Alphabet and Microsoft Show Strong Growth

Alphabet and Microsoft sparked a surge in technology stocks on Friday, as their earnings reports revealed substantial investments in AI were fueling growth. This reassured the investors who had concerns about the payoff timeline for these expensive ventures, particularly in light of Meta Platforms’ tepid forecast.

Alphabet saw a remarkable 10% surge, pushing its market value above $2 trillion for the first time, according to LSEG data. The company further incentivized investors by announcing its inaugural dividend payout along with a massive $70 billion stock buyback program.

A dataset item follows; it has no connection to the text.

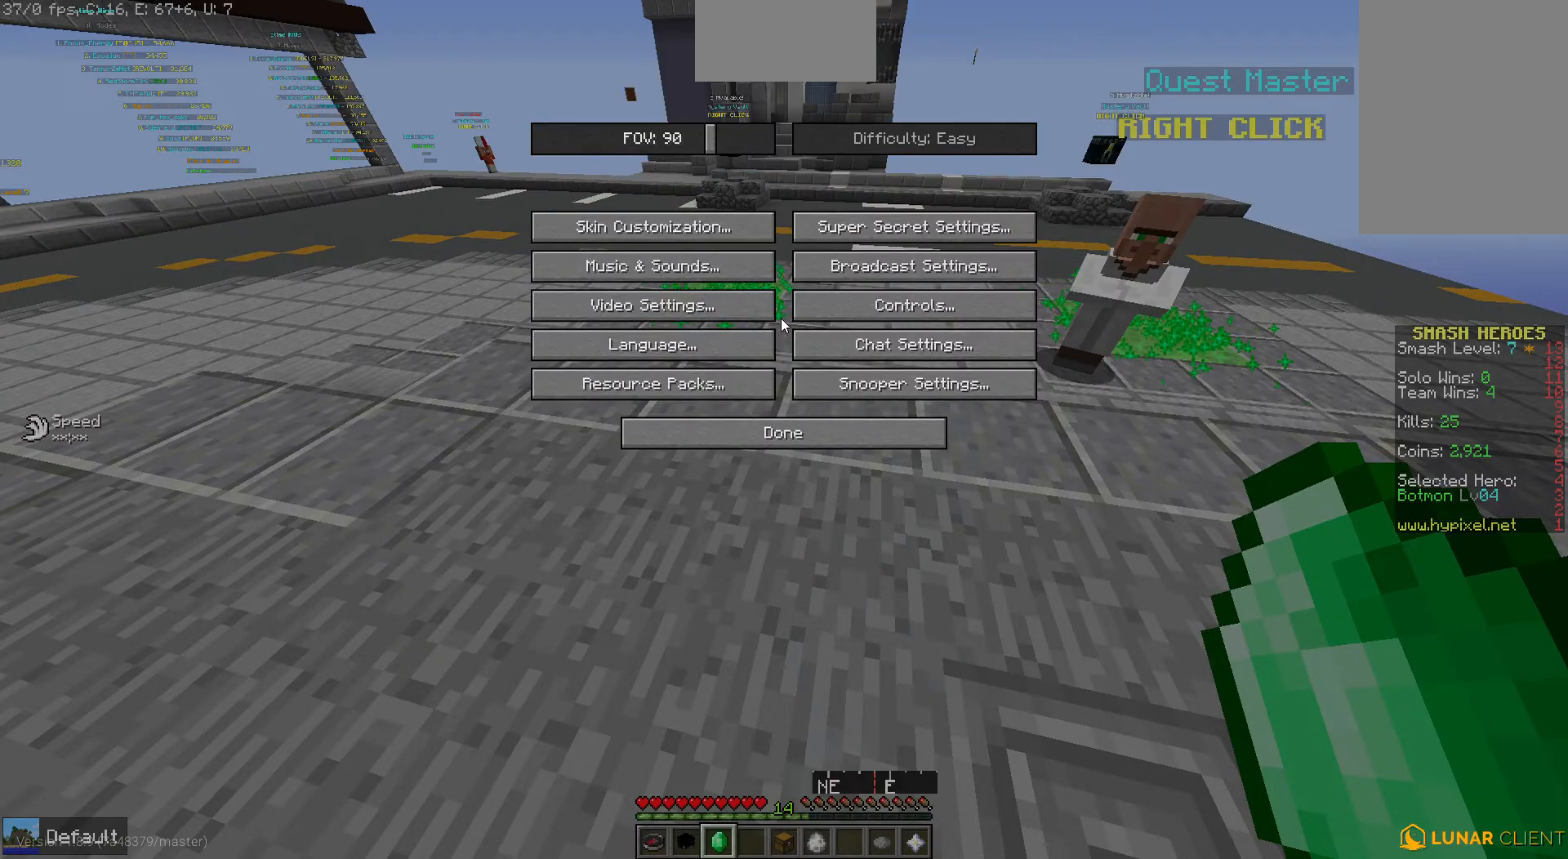
{"keys": [], "mouse": [], "events": []}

Three years ago, according to LSEG Datastream, the world’s fourth most valuable firm came tantalizingly close to this milestone on an intraday basis. Microsoft, gaining nearly 2%, contributed approximately $54 billion to its market value.

Having invested billions into the infrastructure essential for supporting AI applications, both Alphabet and Microsoft disclosed that their quarterly revenue growth surpassed expectations. This surge was attributed to a growing user base embracing services such as the Copilot AI assistant and the Gemini chatbot.

During the period from January to March, AI services contributed 7 percentage points to the impressive 31% revenue surge observed at Microsoft’s Azure cloud-computing platform, as stated by finance chief Amy Hood. She noted that the demand for AI in the near term slightly exceeded the company’s capacity, thereby restraining growth in the quarter and underscoring the necessity for investment to expand its infrastructure.

At Google, cloud revenue experienced a robust 28% increase, driven by substantial growth in Google Workspace. This Alphabet unit provides a range of AI features powered by its expansive language model Gemini.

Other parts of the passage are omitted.